7 September 2004

Did the First Americans Come From, Er, Australia?

But Silvia Gonzalez from John Moores University in Liverpool said skeletal evidence pointed strongly to this unpalatable truth and hinted that recovered DNA would corroborate it.

"This is very contentious," Gonzalez, a Mexican, said with a smile at the annual meeting of the British association for the Advancement of Science. "They (native Americans) cannot claim to have been the first people there."

She said there was very strong evidence that the first migration came from Australia via Japan and Polynesia and down the Pacific Coast of America.

Skulls of a people with distinctively long and narrow heads discovered in Mexico and California predated by several thousand years the more rounded features of the skulls of native Americans.
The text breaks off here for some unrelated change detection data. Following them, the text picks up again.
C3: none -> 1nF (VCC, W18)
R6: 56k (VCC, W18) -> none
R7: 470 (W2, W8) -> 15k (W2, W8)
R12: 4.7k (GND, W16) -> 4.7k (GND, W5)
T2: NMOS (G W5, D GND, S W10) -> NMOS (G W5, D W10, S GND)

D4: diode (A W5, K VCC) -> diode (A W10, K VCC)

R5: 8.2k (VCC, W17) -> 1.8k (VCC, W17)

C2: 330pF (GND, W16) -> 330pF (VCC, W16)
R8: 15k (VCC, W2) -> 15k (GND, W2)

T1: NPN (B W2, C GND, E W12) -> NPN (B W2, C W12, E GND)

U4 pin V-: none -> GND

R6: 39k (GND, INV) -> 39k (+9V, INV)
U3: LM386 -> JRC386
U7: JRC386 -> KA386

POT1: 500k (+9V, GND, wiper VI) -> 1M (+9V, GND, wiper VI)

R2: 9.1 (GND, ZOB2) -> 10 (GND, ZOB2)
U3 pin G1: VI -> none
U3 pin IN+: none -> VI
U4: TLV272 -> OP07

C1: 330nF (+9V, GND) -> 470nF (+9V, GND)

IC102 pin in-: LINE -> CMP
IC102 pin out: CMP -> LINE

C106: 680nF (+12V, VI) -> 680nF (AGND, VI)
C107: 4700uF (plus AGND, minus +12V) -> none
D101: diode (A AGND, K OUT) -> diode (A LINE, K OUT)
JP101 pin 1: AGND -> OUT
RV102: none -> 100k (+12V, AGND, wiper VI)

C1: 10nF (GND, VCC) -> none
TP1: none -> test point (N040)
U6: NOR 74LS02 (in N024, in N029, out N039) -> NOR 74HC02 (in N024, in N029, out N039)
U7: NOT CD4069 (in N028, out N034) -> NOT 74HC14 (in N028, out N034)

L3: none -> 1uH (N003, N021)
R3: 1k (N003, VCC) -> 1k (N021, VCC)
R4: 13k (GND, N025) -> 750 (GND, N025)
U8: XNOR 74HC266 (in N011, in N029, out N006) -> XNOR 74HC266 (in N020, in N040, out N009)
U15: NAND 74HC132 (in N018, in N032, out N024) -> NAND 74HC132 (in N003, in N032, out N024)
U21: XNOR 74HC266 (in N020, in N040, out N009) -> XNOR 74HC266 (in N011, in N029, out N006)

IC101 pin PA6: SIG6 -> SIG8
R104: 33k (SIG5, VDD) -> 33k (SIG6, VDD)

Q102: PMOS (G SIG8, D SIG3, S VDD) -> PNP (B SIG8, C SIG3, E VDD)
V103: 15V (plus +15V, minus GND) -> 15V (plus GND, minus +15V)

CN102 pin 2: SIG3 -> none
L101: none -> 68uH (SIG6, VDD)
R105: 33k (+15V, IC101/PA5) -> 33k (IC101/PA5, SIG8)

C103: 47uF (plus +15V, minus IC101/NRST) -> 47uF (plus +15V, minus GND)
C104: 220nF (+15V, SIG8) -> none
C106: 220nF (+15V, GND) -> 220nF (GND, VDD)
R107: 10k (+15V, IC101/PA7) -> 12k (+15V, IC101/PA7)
One particularly well preserved skull of a long-face woman had been carbon dated to 12,700 years ago, whereas the oldest accurately dated native American skull was only about 9,000 years old.

"We have extracted her DNA. It is going to be a bomb," she said, declining to give details but adding that the tests carried out so far were being replicated to make sure they were accurate.

She said there were tales from Spanish missionaries of an isolated coastal community of long-face people in Baja California of a completely different race and rituals from other communities in America at the time.

These last survivors were wiped out by diseases imported by the Spanish conquerors, Gonzalez said.


Weird, weird headline. If one first people proves more first than another first people does that really call for dispute?